Just my 2 cents to the discussion.



A "C-like language" is a very dubious compliment. Fortunately, JS is built around a different core. Unfortunately, it's built as haphazardly as C has been.


What I mean is that its syntax is classical. Its constructs will be very familiar to those who have taken basic education in modern programming.

As far as your 'different core' argument I'm not too sure what you mean. If you're a Node dev, then JS is just your means of calling OS routines and giving work to threads (in C under the hood, to be sure). If you're a front end person, then JS is a very high level layer again, making calls various OS services, probably in C++ or C.


I'm pretty sure the "core" reference refers to the "FP with OOP" core based on Scheme and Self, which is one of the best things about the (JS) language.

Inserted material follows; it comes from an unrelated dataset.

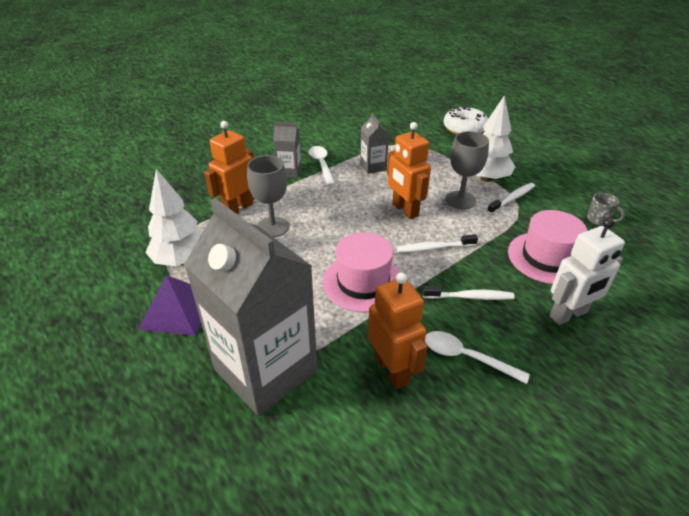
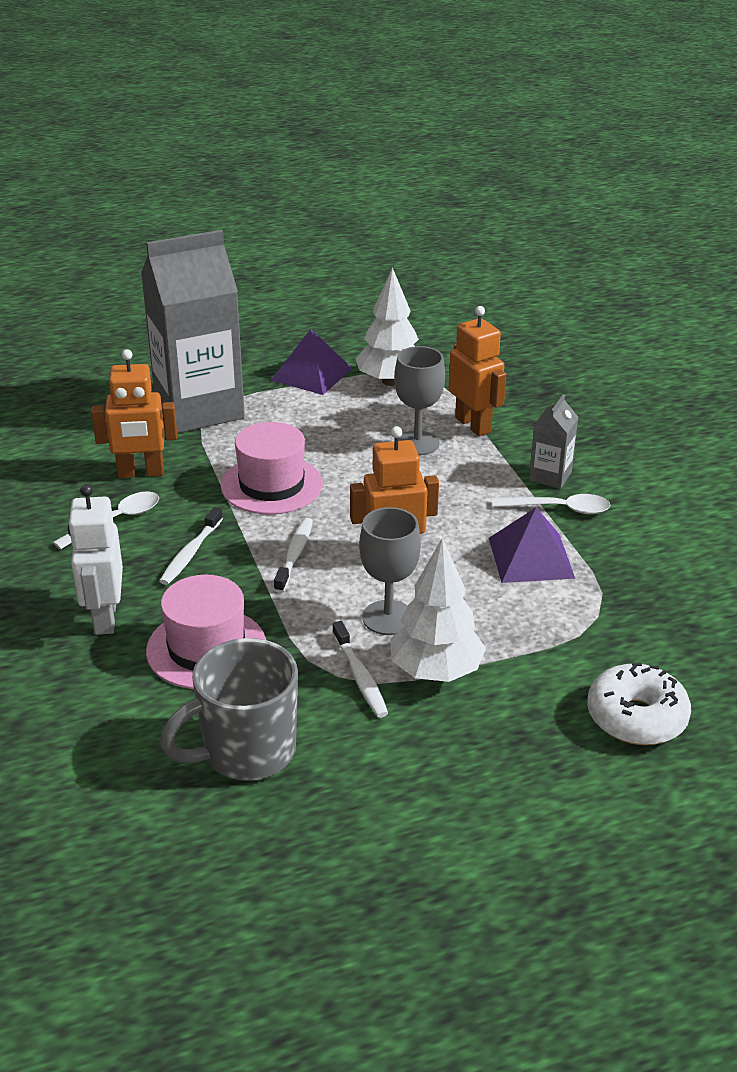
camera: 110 degrees right, 5 degrees down
grey carton [360,113,389,174] -> purple pyramid [489,507,576,583]
grey mug [587,193,625,225] -> grey mug [160,638,298,781], size x2.30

Alas, "The Management" demanded that it be dressed up to look like Java (and thus like C++). This led to a bunch of people that were unhappy that Javascript was in fact NOT like Java when they tried to use it like Java.

It's a very nice dynamic FP language, but people keep wanting to do static OOP with it :-(


I don't get this. You are not forced to use ES6 features or ReactJS if you don't want to.

Just like you can use vanilla PHP, should you desire.